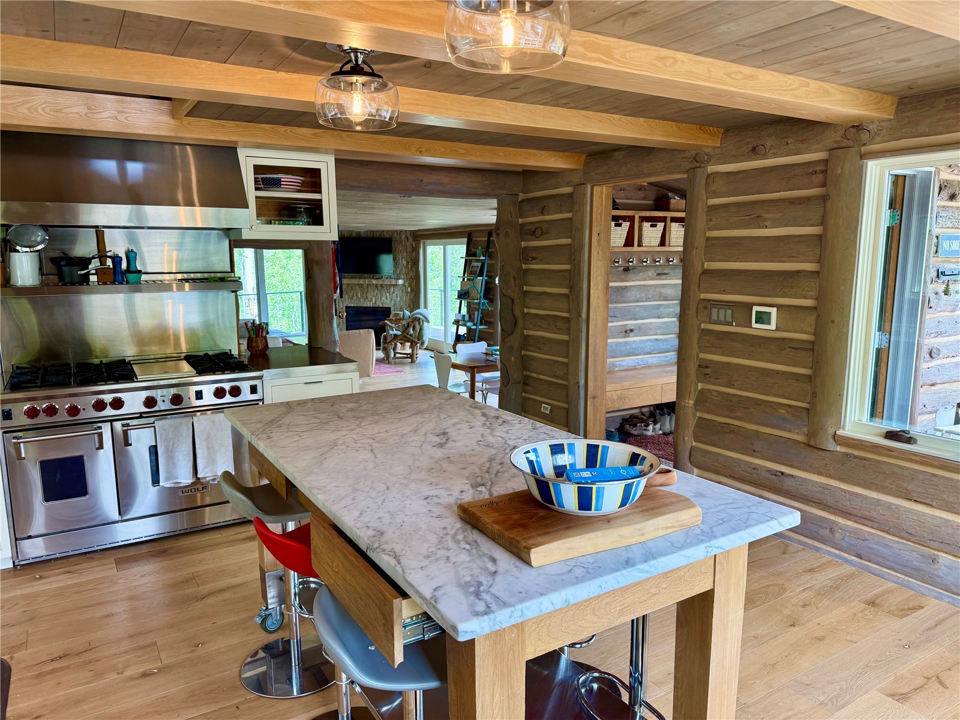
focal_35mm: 24
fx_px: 666
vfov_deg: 56.8
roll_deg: -0.2
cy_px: 360
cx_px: 480
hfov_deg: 71.6
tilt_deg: -8.9
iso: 100
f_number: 1.78
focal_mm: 6.76
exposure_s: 1/120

*PROBLEM STATEMENT*.
Leaving out the pictures, transcribe the material above exactly.

*ANSWER TO THE EXERCISE*.
focal_35mm: 24
fx_px: 666
vfov_deg: 56.8
roll_deg: -0.2
cy_px: 360
cx_px: 480
hfov_deg: 71.6
tilt_deg: -8.9
iso: 100
f_number: 1.78
focal_mm: 6.76
exposure_s: 1/120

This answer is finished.